*** SELECTED PASSAGE ***
The following are excerpts from responses sent to me today, Christmas Eve 2017, when I asked:

What is Christmas?

(NOTE: I took some liberties with words, but mostly these are the words of others, and yours too maybe.)

Christmas is lonely. It reminds me of so much I’ve lost.

Christmas Eve is the worst of all.

The holidays are a time when you jump right back into your tribe of origin so tightly that it can be painful and disorienting. This is when you must find stillness. In this, you will find your truth and in this you will understand that the present moment has more loving kindness than you expected. Reach for that . . . like the gift it is.

I feel that my heart gets bigger at this time of the year. It fills with the beauty that is all around me and also with a knowing that this is a very sad time for many. This hurts my heart, but makes me more mindful of the blessings I have in this moment. Dreams seem to come true at Christmas.

I cannot explain it with mere words. It is something I feel in my heart.

My heart lives in Christmas spirit. Gazing upon a twinkling Christmas tree, laying on the ground looking up at it; brings my heart and soul peace and joy. Time stands still.

As a child, Christmas was always a reminder of how little I had and how much I wanted. Now it is the other way around. I have much. I want for nothing. I don’t know which is better.
*** End of SELECTED PASSAGE ***
*** GIVEN INFORMATION ***
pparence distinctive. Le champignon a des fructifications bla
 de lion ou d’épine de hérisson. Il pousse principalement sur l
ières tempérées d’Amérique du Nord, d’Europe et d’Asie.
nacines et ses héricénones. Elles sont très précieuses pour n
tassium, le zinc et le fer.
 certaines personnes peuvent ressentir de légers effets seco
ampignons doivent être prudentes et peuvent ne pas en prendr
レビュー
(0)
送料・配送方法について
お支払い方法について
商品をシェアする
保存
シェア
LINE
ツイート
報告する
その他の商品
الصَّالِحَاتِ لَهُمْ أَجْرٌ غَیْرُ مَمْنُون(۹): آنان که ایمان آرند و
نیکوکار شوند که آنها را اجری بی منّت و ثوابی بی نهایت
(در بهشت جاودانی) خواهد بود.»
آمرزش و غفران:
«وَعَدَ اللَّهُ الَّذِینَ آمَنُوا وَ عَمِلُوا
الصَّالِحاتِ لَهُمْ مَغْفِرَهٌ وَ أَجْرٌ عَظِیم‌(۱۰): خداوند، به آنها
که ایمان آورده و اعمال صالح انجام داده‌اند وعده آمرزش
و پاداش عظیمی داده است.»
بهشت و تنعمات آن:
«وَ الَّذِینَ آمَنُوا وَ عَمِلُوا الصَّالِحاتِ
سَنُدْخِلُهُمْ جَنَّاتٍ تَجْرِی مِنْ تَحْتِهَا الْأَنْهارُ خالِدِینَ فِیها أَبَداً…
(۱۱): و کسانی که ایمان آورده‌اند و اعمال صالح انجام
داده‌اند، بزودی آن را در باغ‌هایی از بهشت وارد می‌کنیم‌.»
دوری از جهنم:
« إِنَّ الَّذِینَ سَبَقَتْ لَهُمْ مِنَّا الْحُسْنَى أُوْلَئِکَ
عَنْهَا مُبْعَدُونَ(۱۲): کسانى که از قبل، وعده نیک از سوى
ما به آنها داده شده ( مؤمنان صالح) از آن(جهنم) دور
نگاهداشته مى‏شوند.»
*** End of GIVEN INFORMATION ***
■ **ACTION ITEM**: Please reproduce the full text on what Christmas is, word for word and with nothing left out.

■ **EXERCISE RESPONSE**:
The following are excerpts from responses sent to me today, Christmas Eve 2017, when I asked:

What is Christmas?

(NOTE: I took some liberties with words, but mostly these are the words of others, and yours too maybe.)

Christmas is lonely. It reminds me of so much I’ve lost.

Christmas Eve is the worst of all.

The holidays are a time when you jump right back into your tribe of origin so tightly that it can be painful and disorienting. This is when you must find stillness. In this, you will find your truth and in this you will understand that the present moment has more loving kindness than you expected. Reach for that . . . like the gift it is.

I feel that my heart gets bigger at this time of the year. It fills with the beauty that is all around me and also with a knowing that this is a very sad time for many. This hurts my heart, but makes me more mindful of the blessings I have in this moment. Dreams seem to come true at Christmas.

I cannot explain it with mere words. It is something I feel in my heart.

My heart lives in Christmas spirit. Gazing upon a twinkling Christmas tree, laying on the ground looking up at it; brings my heart and soul peace and joy. Time stands still.

As a child, Christmas was always a reminder of how little I had and how much I wanted. Now it is the other way around. I have much. I want for nothing. I don’t know which is better.